**What the task asks**
Exact copies of the lines from the start of the records through the line with "(creategerberjobfile false)" are what the answer must hold; pictures are not part of it.

**Materials provided**
☆ ☆ ☆ ☆ ☆

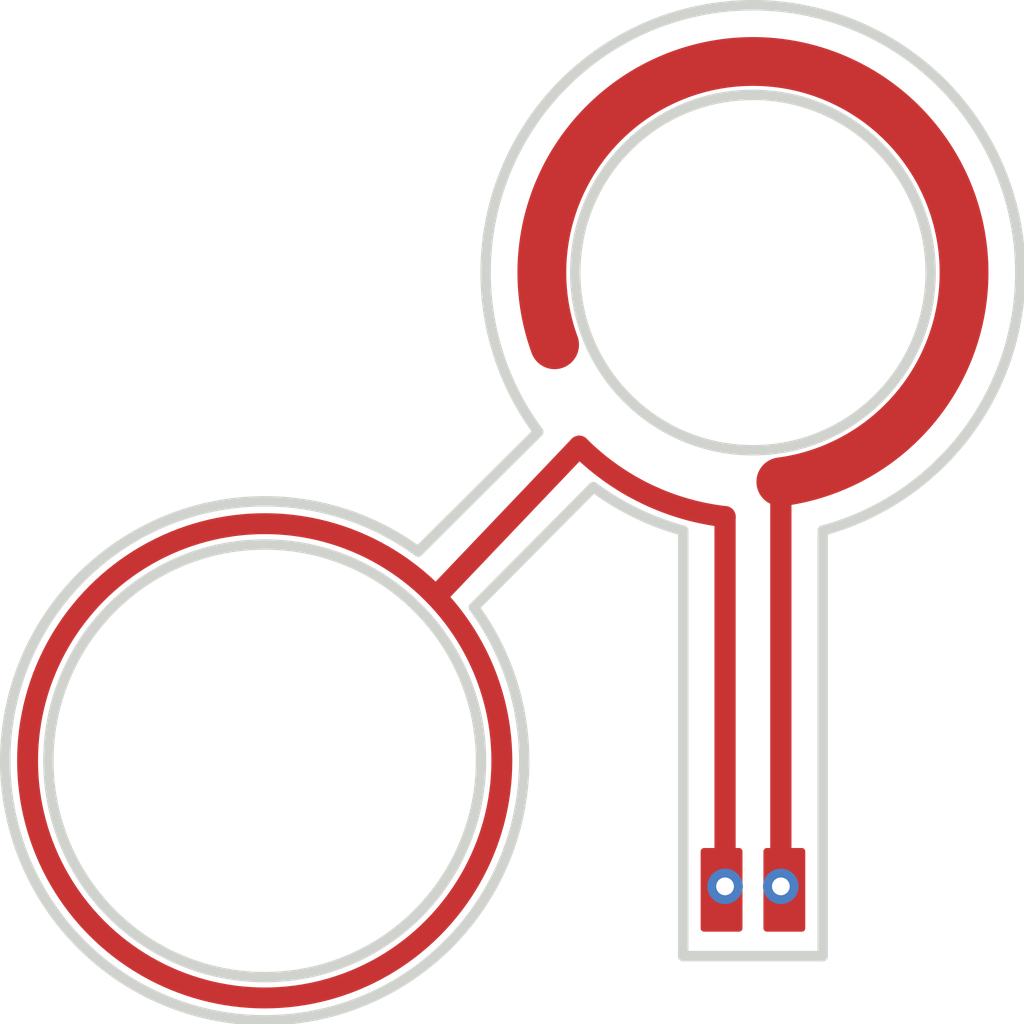
<source format=kicad_pcb>
(kicad_pcb (version 20171130) (host pcbnew "(5.1.0)-1")

  (general
    (thickness 1.6)
    (drawings 24)
    (tracks 2)
    (zones 0)
    (modules 0)
    (nets 1)
  )

  (page A4)
  (layers
    (0 F.Cu signal)
    (31 B.Cu signal)
    (32 B.Adhes user)
    (33 F.Adhes user)
    (34 B.Paste user)
    (35 F.Paste user)
    (36 B.SilkS user)
    (37 F.SilkS user)
    (38 B.Mask user)
    (39 F.Mask user)
    (40 Dwgs.User user)
    (41 Cmts.User user)
    (42 Eco1.User user)
    (43 Eco2.User user)
    (44 Edge.Cuts user)
    (45 Margin user)
    (46 B.CrtYd user)
    (47 F.CrtYd user)
    (48 B.Fab user)
    (49 F.Fab user)
  )

  (setup
    (last_trace_width 0.25)
    (trace_clearance 0.2)
    (zone_clearance 0.508)
    (zone_45_only no)
    (trace_min 0.2)
    (via_size 0.8)
    (via_drill 0.4)
    (via_min_size 0.4)
    (via_min_drill 0.3)
    (uvia_size 0.3)
    (uvia_drill 0.1)
    (uvias_allowed no)
    (uvia_min_size 0.2)
    (uvia_min_drill 0.1)
    (edge_width 0.05)
    (segment_width 0.2)
    (pcb_text_width 0.3)
    (pcb_text_size 1.5 1.5)
    (mod_edge_width 0.12)
    (mod_text_size 1 1)
    (mod_text_width 0.15)
    (pad_size 1.524 1.524)
    (pad_drill 0.762)
    (pad_to_mask_clearance 0.051)
    (solder_mask_min_width 0.25)
    (aux_axis_origin 0 0)
    (visible_elements FFFFFF7F)
    (pcbplotparams
      (layerselection 0x010fc_ffffffff)
      (usegerberextensions false)
      (usegerberattributes false)
      (usegerberadvancedattributes false)
      (creategerberjobfile false)
      (excludeedgelayer true)
      (linewidth 0.100000)
      (plotframeref false)
      (viasonmask false)
      (mode 1)
      (useauxorigin false)
      (hpglpennumber 1)
      (hpglpenspeed 20)
      (hpglpendiameter 15.000000)
      (psnegative false)
      (psa4output false)
      (plotreference true)
      (plotvalue true)
      (plotinvisibletext false)
      (padsonsilk false)
      (subtractmaskfromsilk false)
      (outputformat 1)
      (mirror false)
      (drillshape 0)
      (scaleselection 1)
      (outputdirectory "Output/"))
  )

  (net 0 "")

  (net_class Default "This is the default net class."
    (clearance 0.2)
    (trace_width 0.25)
    (via_dia 0.8)
    (via_drill 0.4)
    (uvia_dia 0.3)
    (uvia_drill 0.1)
  )

  (gr_circle (center 49.6 38.8) (end 49.727 38.8) (layer B.Mask) (width 0.254) (tstamp 5CC275A8))
  (gr_circle (center 50.4 38.8) (end 50.527 38.8) (layer B.Mask) (width 0.254))
  (gr_arc (start 50 30) (end 49.6 33.5) (angle 38.48019825) (layer F.Cu) (width 0.3048) (tstamp 5CC2D0FC))
  (gr_line (start 47.509016 32.490984) (end 45.5 34.6) (layer F.Cu) (width 0.3048) (tstamp 5CC2D0FB))
  (gr_poly (pts (xy 49.3 38.3) (xy 49.3 39.3) (xy 49.3 39.4) (xy 49.8 39.4) (xy 49.8 38.3)) (layer F.Mask) (width 0.1) (tstamp 5CC2D0FA))
  (gr_poly (pts (xy 49.3 38.3) (xy 49.3 39.3) (xy 49.3 39.4) (xy 49.8 39.4) (xy 49.8 38.3)) (layer F.Cu) (width 0.1) (tstamp 5CC2D0F9))
  (gr_circle (center 43 37) (end 43.1 40.1) (layer Edge.Cuts) (width 0.15) (tstamp 5CC2D0F8))
  (gr_poly (pts (xy 50.2 38.3) (xy 50.2 39.3) (xy 50.2 39.4) (xy 50.7 39.4) (xy 50.7 38.3)) (layer F.Cu) (width 0.1) (tstamp 5CC2D0F7))
  (gr_poly (pts (xy 50.2 38.3) (xy 50.2 39.3) (xy 50.2 39.4) (xy 50.7 39.4) (xy 50.7 38.3)) (layer F.Mask) (width 0.1) (tstamp 5CC2D0F6))
  (gr_circle (center 43 37) (end 46.5 37) (layer F.Mask) (width 0.5) (tstamp 5CC2D0F3))
  (gr_line (start 50.4 39.2) (end 50.4 33) (layer F.Cu) (width 0.3048) (tstamp 5CC2D0F2))
  (gr_line (start 49.6 39.2) (end 49.6 33.5) (layer F.Cu) (width 0.3048) (tstamp 5CC2D0F1))
  (gr_circle (center 43 37) (end 46.4 37) (layer F.Cu) (width 0.3) (tstamp 5CC2D0F0))
  (gr_arc (start 50 30) (end 50.999999 33.699999) (angle -291.4490342) (layer Edge.Cuts) (width 0.15) (tstamp 5CC2D0EF))
  (gr_circle (center 50 30) (end 52.5476 30) (layer Edge.Cuts) (width 0.15) (tstamp 5CC2D0EE))
  (gr_line (start 51 39.8) (end 51 33.7) (layer Edge.Cuts) (width 0.15) (tstamp 5CC2D0ED))
  (gr_arc (start 50 30) (end 50.4 33) (angle -282.4053422) (layer F.Cu) (width 0.7) (tstamp 5CC2D0EC))
  (gr_line (start 47.713529 33.076043) (end 45.999999 34.800001) (layer Edge.Cuts) (width 0.15) (tstamp 5CC2D0EB))
  (gr_line (start 49 39.8) (end 49 33.7) (layer Edge.Cuts) (width 0.15) (tstamp 5CC2D0EA))
  (gr_line (start 46.921924 32.283734) (end 45.2 34) (layer Edge.Cuts) (width 0.15) (tstamp 5CC2D0E9))
  (gr_line (start 49 39.8) (end 51 39.8) (layer Edge.Cuts) (width 0.15) (tstamp 5CC2D0E8))
  (gr_circle (center 50 30) (end 52.925 30) (layer F.Mask) (width 0.45) (tstamp 5CC2D0E7))
  (gr_arc (start 43 37) (end 45.199999 34.000001) (angle -342.5076755) (layer Edge.Cuts) (width 0.15) (tstamp 5CC2D0E6))
  (gr_arc (start 50 30) (end 49.000001 33.699999) (angle 21.5) (layer Edge.Cuts) (width 0.15) (tstamp 5CC2D0E5))

  (via (at 50.4 38.8) (size 0.508) (drill 0.254) (layers F.Cu B.Cu) (net 0) (tstamp 5CC2D0F4))
  (via (at 49.6 38.8) (size 0.508) (drill 0.254) (layers F.Cu B.Cu) (net 0) (tstamp 5CC2D0F5))

)

</source>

☆ ☆ ☆ ☆ ☆

**Response to the exercise**
<source format=kicad_pcb>
(kicad_pcb (version 20171130) (host pcbnew "(5.1.0)-1")

  (general
    (thickness 1.6)
    (drawings 24)
    (tracks 2)
    (zones 0)
    (modules 0)
    (nets 1)
  )

  (page A4)
  (layers
    (0 F.Cu signal)
    (31 B.Cu signal)
    (32 B.Adhes user)
    (33 F.Adhes user)
    (34 B.Paste user)
    (35 F.Paste user)
    (36 B.SilkS user)
    (37 F.SilkS user)
    (38 B.Mask user)
    (39 F.Mask user)
    (40 Dwgs.User user)
    (41 Cmts.User user)
    (42 Eco1.User user)
    (43 Eco2.User user)
    (44 Edge.Cuts user)
    (45 Margin user)
    (46 B.CrtYd user)
    (47 F.CrtYd user)
    (48 B.Fab user)
    (49 F.Fab user)
  )

  (setup
    (last_trace_width 0.25)
    (trace_clearance 0.2)
    (zone_clearance 0.508)
    (zone_45_only no)
    (trace_min 0.2)
    (via_size 0.8)
    (via_drill 0.4)
    (via_min_size 0.4)
    (via_min_drill 0.3)
    (uvia_size 0.3)
    (uvia_drill 0.1)
    (uvias_allowed no)
    (uvia_min_size 0.2)
    (uvia_min_drill 0.1)
    (edge_width 0.05)
    (segment_width 0.2)
    (pcb_text_width 0.3)
    (pcb_text_size 1.5 1.5)
    (mod_edge_width 0.12)
    (mod_text_size 1 1)
    (mod_text_width 0.15)
    (pad_size 1.524 1.524)
    (pad_drill 0.762)
    (pad_to_mask_clearance 0.051)
    (solder_mask_min_width 0.25)
    (aux_axis_origin 0 0)
    (visible_elements FFFFFF7F)
    (pcbplotparams
      (layerselection 0x010fc_ffffffff)
      (usegerberextensions false)
      (usegerberattributes false)
      (usegerberadvancedattributes false)
      (creategerberjobfile false)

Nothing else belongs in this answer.